By Jennie Williford
Pranayama Yoga Studio
I have a lot of friends in India right now studying at the Iyengar Yoga Institute. Through blogs and e-mail, they send their thoughts of being there and learning from the “masters.” So, I am reminded of the change of perspective that learning in India brings to practice, and in general of how our perspective about our self changes through our practice of yoga.
Iyengar Yoga, in particular, is known for building attention and awareness within postures by means of detail and very specific instruction. To some, this seems “nit-picky” or “strict” since they have an impression that yoga should be “free-form” or “feel good.” In actuality, yoga is a discipline designed to move us away from a typically distorted perspective of our “Self” to bring us closer to a clear view of who we truly are. With that as our goal, we have to take the first steps in bringing the conscious mind into contact with every part of our being.

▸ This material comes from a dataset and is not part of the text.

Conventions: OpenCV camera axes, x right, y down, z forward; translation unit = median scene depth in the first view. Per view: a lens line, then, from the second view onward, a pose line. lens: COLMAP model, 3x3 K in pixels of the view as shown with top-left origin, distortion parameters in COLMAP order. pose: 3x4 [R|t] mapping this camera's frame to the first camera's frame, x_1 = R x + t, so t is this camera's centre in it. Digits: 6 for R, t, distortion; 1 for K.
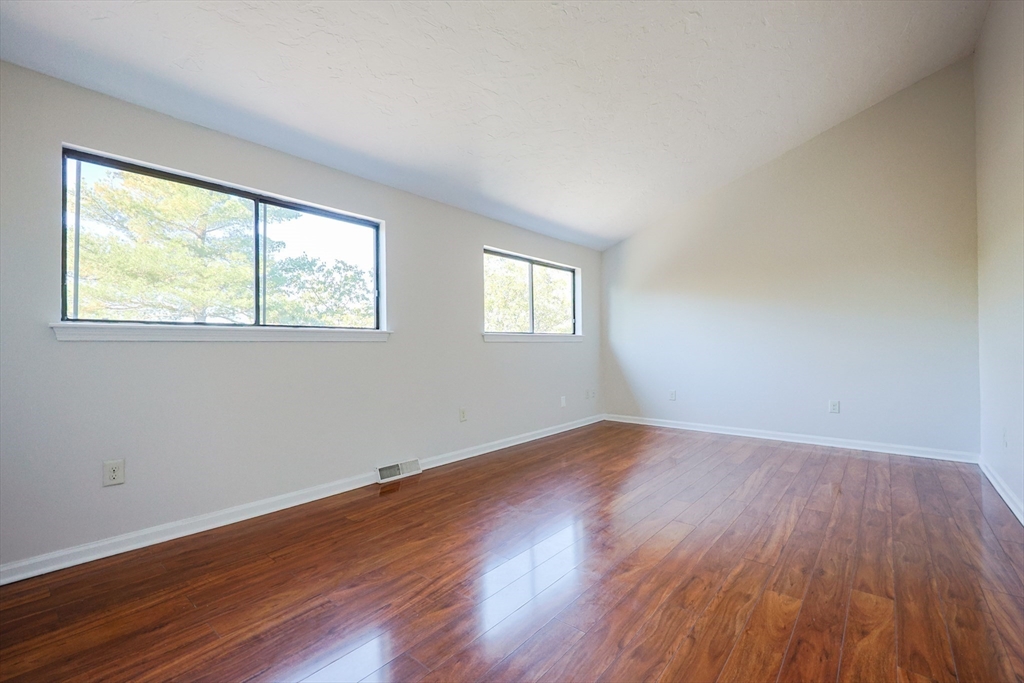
lens RADIAL K [[441.6, 0, 514.1], [0, 441.6, 341.3], [0, 0, 1]] dist [-0.001505, 0.000078]
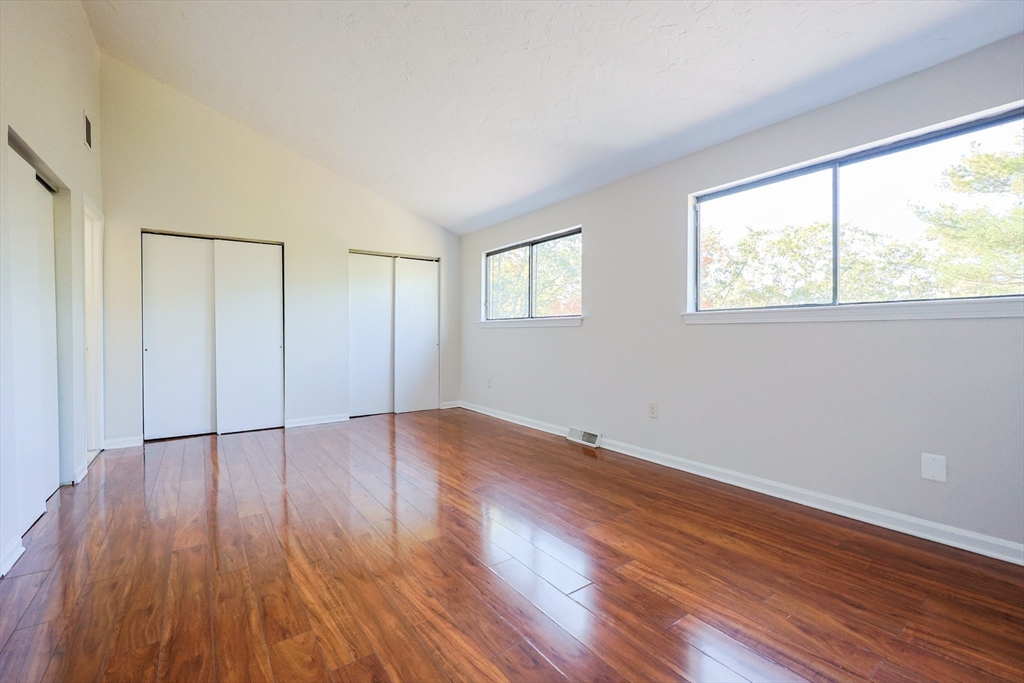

In Iyengar Yoga, we start from the feet with standing poses, and we build from there. In pose after pose, we are asked to move a specific way or pay attention to a specific action, not only to align the physical body to avoid injury, but more importantly, to focus the mind. If you are asked over and over again to press your feet, extend your toes, put weight in your heels, etc. … the likelihood of your mind wandering becomes less and less. As your practice progresses, not only do you connect to and “know” every part of the body, but you have a deeper connection to how it feels, moves and breathes. And that is just the beginning.

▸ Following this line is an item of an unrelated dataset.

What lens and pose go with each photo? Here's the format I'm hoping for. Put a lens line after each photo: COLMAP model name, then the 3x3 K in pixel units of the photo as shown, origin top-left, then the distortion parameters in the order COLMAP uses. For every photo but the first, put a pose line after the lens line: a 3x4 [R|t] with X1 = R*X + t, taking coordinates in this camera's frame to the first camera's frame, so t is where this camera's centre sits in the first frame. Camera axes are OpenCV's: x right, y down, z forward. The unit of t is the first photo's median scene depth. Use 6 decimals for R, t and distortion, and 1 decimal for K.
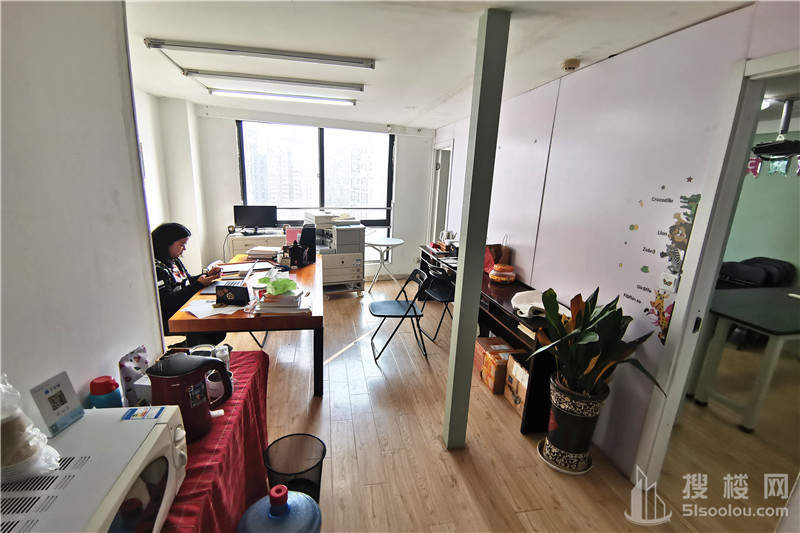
lens RADIAL K [[370.8, 0, 400.0], [0, 370.8, 266.5], [0, 0, 1]] dist [-0.002193, -0.000760]
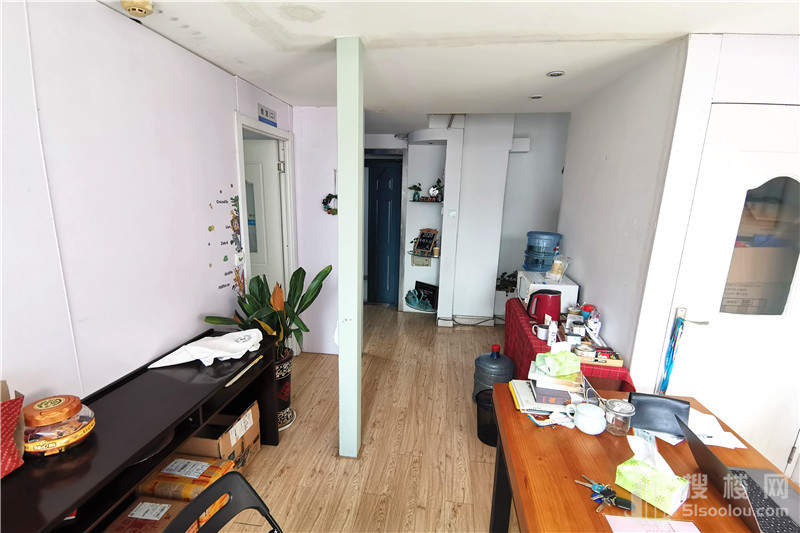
lens RADIAL K [[370.8, 0, 400.0], [0, 370.8, 266.5], [0, 0, 1]] dist [-0.002193, -0.000760]
pose [[-0.941768, -0.137723, 0.306767, -0.258471], [0.001134, 0.910974, 0.412463, -0.466489], [-0.336262, 0.388792, -0.857770, 1.838315]]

Prashant Iyengar, BKS Iyengar’s son, does not travel or teach outside of India, so it is a privilege and a treat to take class with him while we are at the Institute. He recognizes that we Westerners come to India with a major focus on the physical asanas and a perspective on yoga more from the outside-in. So, he takes it upon himself to try to turn our perspective from inside-out and every other which way he can. Once our poses have brought us to mental focus and some knowledge of the body and a more sensitive feel of the breath, what then?
If you stand in only one place on the rim of the Grand Canyon, you will miss a lot. But walk the whole rim, and eventually you will recognize the vastness of the whole. Our usual brain/mind perspective provides us only with a single view, leading us to a very distorted and incomplete understanding of our self. So, yoga challenges us to change perspectives, to “view” our “Self” from every angle.
It says in the Yoga Sutras of Patanjali (the philosophical treatise on yoga) that the actual purpose of our outer “Nature” is to discover and connect to our deeper “Self.” The knowledge of our feet in standing poses, or our movement through any pose, can only serve us if we use them as tools to see our “Self.” Prashant may ask us to consider doing poses from the feet, from the shoulder, from the in-breath, or even from the eyeballs. He invites us to take a more complete view of the “Self” from traveling the entire rim of our being.
A practice of yoga that provides views from every perspective is the only way to ultimately experience our “Self” completely. To approach practice from only one perspective — be it only body, only mind or only breath — may leave you with a single view just as distorted as the one you started with. The beauty of the Iyengar Yoga and the gift of having teachers who travel to India is this reminder that through yoga you can change your perspective, in practice and in life, and truly get to know the vastness of your own being.